Oster: We are in an interesting moment right now. As people begin post-pandemic reintegration, if the delta variant allows it, there are many families where people did less things in the last year. There is an opportunity to think, OK, let’s add a few things again. Do we want to add it all? Or was it really too much? Do we want our children to spend more time of the day, week or month without structure and get bored and play in the yard? Many people wonder how many things are good. Will we be like before, with weekend soccer tournaments, or will we do less? The jury is not sure about it.
I think people have come to realize the value of face-to-face school for their children in a way that perhaps we hadn’t thought much about before. And I think that, especially for a set of parents who previously would have avoided screen time, it has arrived, and it will not go away.
CNN: You focus a lot on individual family decisions, but what kind of changes do we need at the political level to support families and give them options?
Oster: It is clear that the set of child care options that people have is not enough. There are some ways that parenting is difficult that we could probably improve. Policies could include things like flexible work hours and government-subsidized daycare.
CNN: What have you learned about highly educated women who work outside the home and have families? I have heard that they are the most unhappy.
Oster: It’s a bit more nuanced than that. What the data tells us is that having a family can bring some happiness, and that having a job can bring some happiness. But if you have both together, you don’t have more happiness.
I think part of that is that people are tired, and they are limited. This is more true in the case of women, who tend to do the second shift, raising children and doing housework. And that can be exhausting and make people feel resentful.
CNN: Sometimes in families we micromanage kids or partners in a way that we would never do at work. You emphasize that if you have transferred some responsibilities, do not criticize the method or the result. Why?
Oster: The reason why it is important is precisely because of the imbalance that exists in a home between the amount of work that people do. Part of the difficult thing about being a person who does a lot of things at home is that not only are you doing what needs to be done, but you have the knowledge of what needs to be done.
There is a difference between cooking dinner, literally having the ingredients ready in front of you, and cooking and all the other things behind it, planning dinner and buying the ingredients. There is a complete task, and then there is the homework part.

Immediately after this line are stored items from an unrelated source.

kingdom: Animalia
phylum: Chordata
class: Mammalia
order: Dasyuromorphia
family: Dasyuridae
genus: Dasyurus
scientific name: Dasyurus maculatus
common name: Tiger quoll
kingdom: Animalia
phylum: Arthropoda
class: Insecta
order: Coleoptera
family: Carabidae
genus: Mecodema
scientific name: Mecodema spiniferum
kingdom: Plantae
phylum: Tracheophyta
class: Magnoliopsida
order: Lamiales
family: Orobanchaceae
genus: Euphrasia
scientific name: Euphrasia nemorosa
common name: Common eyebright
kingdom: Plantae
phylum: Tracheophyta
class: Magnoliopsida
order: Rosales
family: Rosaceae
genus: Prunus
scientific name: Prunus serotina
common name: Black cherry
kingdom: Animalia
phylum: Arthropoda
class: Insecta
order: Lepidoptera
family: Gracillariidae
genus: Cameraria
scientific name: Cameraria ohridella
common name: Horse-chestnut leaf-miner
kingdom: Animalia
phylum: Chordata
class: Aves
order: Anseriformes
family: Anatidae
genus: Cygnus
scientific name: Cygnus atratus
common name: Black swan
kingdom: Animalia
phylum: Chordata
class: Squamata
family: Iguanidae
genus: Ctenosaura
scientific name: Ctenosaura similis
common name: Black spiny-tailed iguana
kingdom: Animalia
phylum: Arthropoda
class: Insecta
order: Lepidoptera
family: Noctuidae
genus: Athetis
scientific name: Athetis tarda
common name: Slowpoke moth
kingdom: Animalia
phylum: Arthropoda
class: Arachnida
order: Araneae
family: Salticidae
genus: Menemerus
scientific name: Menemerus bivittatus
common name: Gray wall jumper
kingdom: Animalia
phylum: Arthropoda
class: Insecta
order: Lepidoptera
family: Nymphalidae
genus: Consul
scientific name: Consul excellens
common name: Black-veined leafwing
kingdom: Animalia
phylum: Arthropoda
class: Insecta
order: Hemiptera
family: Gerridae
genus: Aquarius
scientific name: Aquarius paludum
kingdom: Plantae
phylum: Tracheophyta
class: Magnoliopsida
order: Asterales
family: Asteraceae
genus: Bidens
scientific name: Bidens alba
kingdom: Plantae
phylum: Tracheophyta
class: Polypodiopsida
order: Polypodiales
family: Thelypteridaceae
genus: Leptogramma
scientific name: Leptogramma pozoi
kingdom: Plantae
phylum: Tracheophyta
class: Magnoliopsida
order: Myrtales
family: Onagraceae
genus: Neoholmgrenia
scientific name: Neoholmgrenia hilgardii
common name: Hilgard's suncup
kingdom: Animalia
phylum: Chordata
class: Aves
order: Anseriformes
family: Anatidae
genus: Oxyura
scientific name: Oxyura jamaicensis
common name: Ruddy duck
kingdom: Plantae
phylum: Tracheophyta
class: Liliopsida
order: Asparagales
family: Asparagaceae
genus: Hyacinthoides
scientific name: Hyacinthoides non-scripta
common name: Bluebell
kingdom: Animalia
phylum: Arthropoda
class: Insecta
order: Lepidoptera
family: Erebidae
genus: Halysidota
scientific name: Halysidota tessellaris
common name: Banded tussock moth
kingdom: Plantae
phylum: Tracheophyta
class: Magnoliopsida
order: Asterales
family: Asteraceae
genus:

In the book I talk about the idea of ​​transferring the whole task and saying, “If you are in charge of something, then you are in charge of everything.”
If you’ve told someone they’re going to do all of those things, then it’s really counterproductive to micromanage every stage of it, to stand on them to tell them the things to order for dinner. If you’ve told someone to plan dinner for Wednesday, what you should do is show up at the table that Wednesday and eat dinner. And that should be all your work. But it is very difficult in the moment not to micromanage.
CNN: This book is about making good decisions, but how is it helpful to less privileged people who have fewer options?
Oster: There are two parts to this book. One is about data and there are some types of questions like “How many hours should my children sleep?” or “What is the best way for children to learn to read?” which are not so much about options, but about learning something from the data. But I also think that good decision-making tools shouldn’t be the privilege of a specific group of people. No matter what situation you find yourself in, deliberate decision making has its value.
Lisa Selin Davis is the author of “TOMBOY: The Surprising History and Future of Girls Who Dare to Be Different “.